I won’t spoil the story, but the main premise of the game is that Solid Snake is an old man that gets brought out of retirement for ONE LAST MISSION, mainly to go to the middle east and kill his twin brother/clone Liquid, who currently resides in the right arm of Revolver Ocelot, a villain from previous games. Throughout the course of the 13 or so hour adventure, Snake globe-trots to familiar and unfamiliar locations (as far as Metal Gear games go), learning more about the global conspiracy and his own place in it. What makes me happiest is the story did not disappoint, nor did it resolve in an unnecessary cliffhanger solely so Konami can milk a few more games out of Solid Snake. They provided closure, an increasingly rare thing in games these days.
While the story is easily on par with the rest of the games (I’d place it above 2 and below 3. I haven’t played part 1), the modifications to the control scheme make this the first Metal Gear that is actually fun to play from beginning to end. The controls have been refined throughout the series, but it was only until about halfway through part 3 did I feel truly comfortable navigating Snake around his environs. Here, from the first level everything flows wonderfully, and for the first time sneaking up behind enemies and engaging in firefights are handled with equal aplomb. My personal favorite is the new ‘non-lethal takedown’ method. When approaching an enemy from behind, you have three options. Either kill the enemy by slicing his throat, choke him out, or draw a gun on him, at which point Snake will shout ‘Freeze!’ and the guard will drop his weapon and put his hands up. Well-timed button presses allow you to pick up additional ammo packs, and when the button is pressed while Snake pats down the crotch area he will actually grab the guy’s groin and squeeze. Yep, this game has a nut-grabbing simulator.

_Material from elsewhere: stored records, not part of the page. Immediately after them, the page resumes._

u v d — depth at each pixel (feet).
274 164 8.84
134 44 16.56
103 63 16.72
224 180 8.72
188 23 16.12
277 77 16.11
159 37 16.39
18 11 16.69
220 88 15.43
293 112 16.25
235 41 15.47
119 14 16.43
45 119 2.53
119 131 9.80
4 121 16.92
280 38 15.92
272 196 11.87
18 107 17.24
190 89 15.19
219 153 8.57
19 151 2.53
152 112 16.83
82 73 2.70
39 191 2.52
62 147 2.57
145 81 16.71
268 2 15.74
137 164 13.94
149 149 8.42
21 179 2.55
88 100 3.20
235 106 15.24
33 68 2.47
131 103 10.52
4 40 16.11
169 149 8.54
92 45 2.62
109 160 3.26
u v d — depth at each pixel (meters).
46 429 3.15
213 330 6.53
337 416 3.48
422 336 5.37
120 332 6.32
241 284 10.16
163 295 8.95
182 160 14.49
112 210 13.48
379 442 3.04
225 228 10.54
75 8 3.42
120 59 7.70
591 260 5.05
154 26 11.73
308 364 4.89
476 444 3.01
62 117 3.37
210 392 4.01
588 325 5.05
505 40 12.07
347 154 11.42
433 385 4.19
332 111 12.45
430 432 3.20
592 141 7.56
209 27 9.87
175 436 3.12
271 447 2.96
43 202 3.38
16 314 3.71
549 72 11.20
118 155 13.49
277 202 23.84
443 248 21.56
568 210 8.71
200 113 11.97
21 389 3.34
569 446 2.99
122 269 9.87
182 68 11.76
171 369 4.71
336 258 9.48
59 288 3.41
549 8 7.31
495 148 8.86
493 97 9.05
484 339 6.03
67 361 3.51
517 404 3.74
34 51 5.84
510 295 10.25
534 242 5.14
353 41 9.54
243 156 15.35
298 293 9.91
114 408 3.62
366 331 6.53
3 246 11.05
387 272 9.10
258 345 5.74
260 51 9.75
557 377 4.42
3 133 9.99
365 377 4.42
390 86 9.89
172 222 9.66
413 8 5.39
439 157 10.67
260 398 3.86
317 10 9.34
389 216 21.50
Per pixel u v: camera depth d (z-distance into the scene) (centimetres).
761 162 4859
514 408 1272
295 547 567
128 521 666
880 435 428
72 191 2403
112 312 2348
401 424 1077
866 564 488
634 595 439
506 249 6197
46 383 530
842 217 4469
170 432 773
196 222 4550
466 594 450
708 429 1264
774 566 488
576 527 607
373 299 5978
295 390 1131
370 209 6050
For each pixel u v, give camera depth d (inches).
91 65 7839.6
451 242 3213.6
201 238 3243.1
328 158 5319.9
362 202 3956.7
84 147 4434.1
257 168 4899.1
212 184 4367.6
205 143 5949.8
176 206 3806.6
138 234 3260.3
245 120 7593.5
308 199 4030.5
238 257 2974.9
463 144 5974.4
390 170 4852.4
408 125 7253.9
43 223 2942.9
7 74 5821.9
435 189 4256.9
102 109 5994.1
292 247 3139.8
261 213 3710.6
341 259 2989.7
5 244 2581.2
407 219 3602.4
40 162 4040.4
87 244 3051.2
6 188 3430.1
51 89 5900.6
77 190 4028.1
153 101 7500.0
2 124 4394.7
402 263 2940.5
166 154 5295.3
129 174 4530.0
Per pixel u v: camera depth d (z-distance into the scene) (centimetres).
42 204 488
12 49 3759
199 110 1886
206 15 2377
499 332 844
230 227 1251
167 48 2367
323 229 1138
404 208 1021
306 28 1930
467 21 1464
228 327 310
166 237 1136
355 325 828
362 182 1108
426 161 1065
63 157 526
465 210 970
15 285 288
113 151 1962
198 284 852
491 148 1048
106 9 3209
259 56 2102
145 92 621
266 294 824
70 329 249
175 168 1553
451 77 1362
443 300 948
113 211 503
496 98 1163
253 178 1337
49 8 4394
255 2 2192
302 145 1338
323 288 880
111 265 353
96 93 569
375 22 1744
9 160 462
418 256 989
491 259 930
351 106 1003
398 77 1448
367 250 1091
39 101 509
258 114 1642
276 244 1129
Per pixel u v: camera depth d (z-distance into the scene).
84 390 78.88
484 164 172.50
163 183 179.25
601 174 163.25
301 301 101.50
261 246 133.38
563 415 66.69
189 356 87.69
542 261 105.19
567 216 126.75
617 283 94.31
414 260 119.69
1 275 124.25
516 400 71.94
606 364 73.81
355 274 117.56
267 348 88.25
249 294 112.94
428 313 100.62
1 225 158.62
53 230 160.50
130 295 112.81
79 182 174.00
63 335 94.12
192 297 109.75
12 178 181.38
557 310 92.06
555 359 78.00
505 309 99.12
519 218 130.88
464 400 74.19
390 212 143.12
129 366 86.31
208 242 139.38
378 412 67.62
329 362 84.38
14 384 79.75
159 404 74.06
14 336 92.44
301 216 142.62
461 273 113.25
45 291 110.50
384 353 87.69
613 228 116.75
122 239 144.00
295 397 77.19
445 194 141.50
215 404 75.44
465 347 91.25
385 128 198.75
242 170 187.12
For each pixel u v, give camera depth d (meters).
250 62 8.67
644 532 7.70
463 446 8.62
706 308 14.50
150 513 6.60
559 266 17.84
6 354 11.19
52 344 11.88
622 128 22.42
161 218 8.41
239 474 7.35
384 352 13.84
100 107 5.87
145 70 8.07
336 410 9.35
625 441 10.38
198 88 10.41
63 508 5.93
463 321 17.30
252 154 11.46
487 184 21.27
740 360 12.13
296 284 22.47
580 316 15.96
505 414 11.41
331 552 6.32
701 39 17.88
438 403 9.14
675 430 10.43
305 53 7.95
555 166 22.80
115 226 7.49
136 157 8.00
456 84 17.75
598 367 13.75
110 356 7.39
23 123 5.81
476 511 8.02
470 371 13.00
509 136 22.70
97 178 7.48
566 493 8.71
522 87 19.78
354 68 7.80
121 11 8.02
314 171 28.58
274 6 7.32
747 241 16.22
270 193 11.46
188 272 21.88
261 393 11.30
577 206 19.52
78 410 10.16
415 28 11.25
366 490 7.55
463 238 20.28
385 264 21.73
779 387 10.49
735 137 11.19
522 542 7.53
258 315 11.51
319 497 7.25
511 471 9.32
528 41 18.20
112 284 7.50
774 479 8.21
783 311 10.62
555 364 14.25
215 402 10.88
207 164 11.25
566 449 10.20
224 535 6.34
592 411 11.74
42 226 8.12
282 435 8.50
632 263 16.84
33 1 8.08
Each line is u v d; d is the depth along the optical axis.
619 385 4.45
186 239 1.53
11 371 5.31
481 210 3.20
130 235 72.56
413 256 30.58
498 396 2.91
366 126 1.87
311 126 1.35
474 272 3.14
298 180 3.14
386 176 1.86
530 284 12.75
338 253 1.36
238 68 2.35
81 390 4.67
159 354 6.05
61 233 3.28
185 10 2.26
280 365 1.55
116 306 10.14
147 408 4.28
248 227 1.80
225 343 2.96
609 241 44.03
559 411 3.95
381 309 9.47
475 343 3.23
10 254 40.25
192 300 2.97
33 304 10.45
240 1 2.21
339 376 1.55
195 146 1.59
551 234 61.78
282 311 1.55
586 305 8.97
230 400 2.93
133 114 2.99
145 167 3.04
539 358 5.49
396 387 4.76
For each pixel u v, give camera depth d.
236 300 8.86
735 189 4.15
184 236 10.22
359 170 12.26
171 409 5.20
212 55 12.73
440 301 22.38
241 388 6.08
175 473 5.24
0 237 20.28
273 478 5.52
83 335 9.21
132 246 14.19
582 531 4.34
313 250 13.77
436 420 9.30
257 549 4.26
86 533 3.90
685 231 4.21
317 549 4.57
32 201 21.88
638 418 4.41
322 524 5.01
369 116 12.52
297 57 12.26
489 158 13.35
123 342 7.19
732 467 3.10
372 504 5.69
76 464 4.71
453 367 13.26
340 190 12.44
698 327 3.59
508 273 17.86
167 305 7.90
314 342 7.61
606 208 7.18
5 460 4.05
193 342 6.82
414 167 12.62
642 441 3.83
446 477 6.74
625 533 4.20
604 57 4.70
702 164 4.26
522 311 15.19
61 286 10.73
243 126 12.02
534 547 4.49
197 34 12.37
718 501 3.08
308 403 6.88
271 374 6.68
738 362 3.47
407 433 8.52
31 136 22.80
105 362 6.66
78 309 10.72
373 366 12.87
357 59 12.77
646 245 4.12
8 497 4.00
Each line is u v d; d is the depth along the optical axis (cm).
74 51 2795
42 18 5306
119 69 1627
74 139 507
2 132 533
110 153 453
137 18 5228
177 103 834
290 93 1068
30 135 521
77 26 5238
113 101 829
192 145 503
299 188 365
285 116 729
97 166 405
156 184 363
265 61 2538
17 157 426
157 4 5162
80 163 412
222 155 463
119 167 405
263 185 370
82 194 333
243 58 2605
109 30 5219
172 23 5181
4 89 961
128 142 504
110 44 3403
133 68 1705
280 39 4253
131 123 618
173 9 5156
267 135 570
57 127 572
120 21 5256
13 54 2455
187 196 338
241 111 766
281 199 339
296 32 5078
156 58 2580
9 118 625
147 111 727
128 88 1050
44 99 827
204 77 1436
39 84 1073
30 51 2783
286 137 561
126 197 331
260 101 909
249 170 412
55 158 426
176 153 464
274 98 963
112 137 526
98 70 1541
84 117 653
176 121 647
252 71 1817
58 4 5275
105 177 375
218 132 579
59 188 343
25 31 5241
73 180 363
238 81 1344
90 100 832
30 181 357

All in all, this is a game that should be experienced by anyone with a passing interest in games. This series is such a juggernaut and each entry is so carefully crafted they deserve to be experienced. I’d say that playing part 3 would go the most toward filling in the back story for this one, since it’s a prequel and provides insight into many of the characters that figure prominently into part 4. Also, this is the rare video game that would fit into the auteur theory usually associated with filmmaking. This is Hideo Kojima’s game through and through, and it’s great to know a game with such a unique style is allowed to exist in the world of multi-million dollar budgets and focus groups. It’s a rare thing, unfettered artistic success, and we should embrace it when we can.